(Do this):
Reproduce every one of the following items line by line, without changing a single character.
- - - - - - -
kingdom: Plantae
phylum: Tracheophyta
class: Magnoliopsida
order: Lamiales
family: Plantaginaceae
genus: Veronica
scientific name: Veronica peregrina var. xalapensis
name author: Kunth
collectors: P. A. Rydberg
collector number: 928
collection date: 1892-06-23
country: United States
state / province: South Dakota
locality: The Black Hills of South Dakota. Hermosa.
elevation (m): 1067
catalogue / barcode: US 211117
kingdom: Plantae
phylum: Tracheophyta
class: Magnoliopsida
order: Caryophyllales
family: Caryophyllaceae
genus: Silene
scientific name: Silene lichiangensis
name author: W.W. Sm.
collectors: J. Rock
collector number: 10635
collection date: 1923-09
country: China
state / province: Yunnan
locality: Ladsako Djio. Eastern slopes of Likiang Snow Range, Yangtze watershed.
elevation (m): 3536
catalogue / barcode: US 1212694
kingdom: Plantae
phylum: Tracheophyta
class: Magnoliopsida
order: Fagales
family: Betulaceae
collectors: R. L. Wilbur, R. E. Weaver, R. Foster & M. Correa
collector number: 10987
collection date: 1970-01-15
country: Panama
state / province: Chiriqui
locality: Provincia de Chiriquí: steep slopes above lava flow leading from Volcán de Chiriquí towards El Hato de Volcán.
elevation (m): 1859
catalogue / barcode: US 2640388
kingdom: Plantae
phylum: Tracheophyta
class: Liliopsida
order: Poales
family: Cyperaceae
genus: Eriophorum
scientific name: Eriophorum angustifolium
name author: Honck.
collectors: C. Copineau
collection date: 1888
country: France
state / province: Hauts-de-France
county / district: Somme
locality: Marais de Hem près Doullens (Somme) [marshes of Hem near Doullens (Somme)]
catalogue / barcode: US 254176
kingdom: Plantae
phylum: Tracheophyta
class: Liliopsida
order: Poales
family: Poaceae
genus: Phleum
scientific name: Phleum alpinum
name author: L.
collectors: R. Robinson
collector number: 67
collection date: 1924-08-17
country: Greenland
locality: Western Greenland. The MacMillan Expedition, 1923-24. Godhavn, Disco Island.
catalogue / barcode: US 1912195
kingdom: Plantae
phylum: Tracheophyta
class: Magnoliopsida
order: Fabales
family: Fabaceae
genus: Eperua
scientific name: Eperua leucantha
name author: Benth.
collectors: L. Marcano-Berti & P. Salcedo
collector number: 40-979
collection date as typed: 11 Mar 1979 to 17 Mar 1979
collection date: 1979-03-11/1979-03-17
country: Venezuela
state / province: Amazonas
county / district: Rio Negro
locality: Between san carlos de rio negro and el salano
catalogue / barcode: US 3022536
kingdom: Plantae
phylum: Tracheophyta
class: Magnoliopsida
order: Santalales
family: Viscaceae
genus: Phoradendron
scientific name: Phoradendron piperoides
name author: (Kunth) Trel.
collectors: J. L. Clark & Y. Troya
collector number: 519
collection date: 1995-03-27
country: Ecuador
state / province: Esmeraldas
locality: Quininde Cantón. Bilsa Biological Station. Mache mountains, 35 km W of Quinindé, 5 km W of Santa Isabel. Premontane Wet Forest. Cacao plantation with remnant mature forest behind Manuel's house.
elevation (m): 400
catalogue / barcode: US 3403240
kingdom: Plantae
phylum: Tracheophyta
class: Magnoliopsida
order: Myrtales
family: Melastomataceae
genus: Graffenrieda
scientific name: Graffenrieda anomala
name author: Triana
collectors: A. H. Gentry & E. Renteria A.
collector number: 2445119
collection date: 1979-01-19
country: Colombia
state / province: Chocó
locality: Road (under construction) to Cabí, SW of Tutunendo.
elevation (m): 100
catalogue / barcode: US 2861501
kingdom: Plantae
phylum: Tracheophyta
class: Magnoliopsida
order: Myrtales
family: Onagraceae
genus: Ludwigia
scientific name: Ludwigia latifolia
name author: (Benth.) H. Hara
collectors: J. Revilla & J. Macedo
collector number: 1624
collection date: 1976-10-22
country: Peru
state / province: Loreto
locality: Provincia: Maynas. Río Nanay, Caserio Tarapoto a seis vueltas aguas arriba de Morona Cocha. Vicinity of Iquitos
- - - - - - -
(Task result):
kingdom: Plantae
phylum: Tracheophyta
class: Magnoliopsida
order: Lamiales
family: Plantaginaceae
genus: Veronica
scientific name: Veronica peregrina var. xalapensis
name author: Kunth
collectors: P. A. Rydberg
collector number: 928
collection date: 1892-06-23
country: United States
state / province: South Dakota
locality: The Black Hills of South Dakota. Hermosa.
elevation (m): 1067
catalogue / barcode: US 211117
kingdom: Plantae
phylum: Tracheophyta
class: Magnoliopsida
order: Caryophyllales
family: Caryophyllaceae
genus: Silene
scientific name: Silene lichiangensis
name author: W.W. Sm.
collectors: J. Rock
collector number: 10635
collection date: 1923-09
country: China
state / province: Yunnan
locality: Ladsako Djio. Eastern slopes of Likiang Snow Range, Yangtze watershed.
elevation (m): 3536
catalogue / barcode: US 1212694
kingdom: Plantae
phylum: Tracheophyta
class: Magnoliopsida
order: Fagales
family: Betulaceae
collectors: R. L. Wilbur, R. E. Weaver, R. Foster & M. Correa
collector number: 10987
collection date: 1970-01-15
country: Panama
state / province: Chiriqui
locality: Provincia de Chiriquí: steep slopes above lava flow leading from Volcán de Chiriquí towards El Hato de Volcán.
elevation (m): 1859
catalogue / barcode: US 2640388
kingdom: Plantae
phylum: Tracheophyta
class: Liliopsida
order: Poales
family: Cyperaceae
genus: Eriophorum
scientific name: Eriophorum angustifolium
name author: Honck.
collectors: C. Copineau
collection date: 1888
country: France
state / province: Hauts-de-France
county / district: Somme
locality: Marais de Hem près Doullens (Somme) [marshes of Hem near Doullens (Somme)]
catalogue / barcode: US 254176
kingdom: Plantae
phylum: Tracheophyta
class: Liliopsida
order: Poales
family: Poaceae
genus: Phleum
scientific name: Phleum alpinum
name author: L.
collectors: R. Robinson
collector number: 67
collection date: 1924-08-17
country: Greenland
locality: Western Greenland. The MacMillan Expedition, 1923-24. Godhavn, Disco Island.
catalogue / barcode: US 1912195
kingdom: Plantae
phylum: Tracheophyta
class: Magnoliopsida
order: Fabales
family: Fabaceae
genus: Eperua
scientific name: Eperua leucantha
name author: Benth.
collectors: L. Marcano-Berti & P. Salcedo
collector number: 40-979
collection date as typed: 11 Mar 1979 to 17 Mar 1979
collection date: 1979-03-11/1979-03-17
country: Venezuela
state / province: Amazonas
county / district: Rio Negro
locality: Between san carlos de rio negro and el salano
catalogue / barcode: US 3022536
kingdom: Plantae
phylum: Tracheophyta
class: Magnoliopsida
order: Santalales
family: Viscaceae
genus: Phoradendron
scientific name: Phoradendron piperoides
name author: (Kunth) Trel.
collectors: J. L. Clark & Y. Troya
collector number: 519
collection date: 1995-03-27
country: Ecuador
state / province: Esmeraldas
locality: Quininde Cantón. Bilsa Biological Station. Mache mountains, 35 km W of Quinindé, 5 km W of Santa Isabel. Premontane Wet Forest. Cacao plantation with remnant mature forest behind Manuel's house.
elevation (m): 400
catalogue / barcode: US 3403240
kingdom: Plantae
phylum: Tracheophyta
class: Magnoliopsida
order: Myrtales
family: Melastomataceae
genus: Graffenrieda
scientific name: Graffenrieda anomala
name author: Triana
collectors: A. H. Gentry & E. Renteria A.
collector number: 2445119
collection date: 1979-01-19
country: Colombia
state / province: Chocó
locality: Road (under construction) to Cabí, SW of Tutunendo.
elevation (m): 100
catalogue / barcode: US 2861501
kingdom: Plantae
phylum: Tracheophyta
class: Magnoliopsida
order: Myrtales
family: Onagraceae
genus: Ludwigia
scientific name: Ludwigia latifolia
name author: (Benth.) H. Hara
collectors: J. Revilla & J. Macedo
collector number: 1624
collection date: 1976-10-22
country: Peru
state / province: Loreto
locality: Provincia: Maynas. Río Nanay, Caserio Tarapoto a seis vueltas aguas arriba de Morona Cocha. Vicinity of Iquitos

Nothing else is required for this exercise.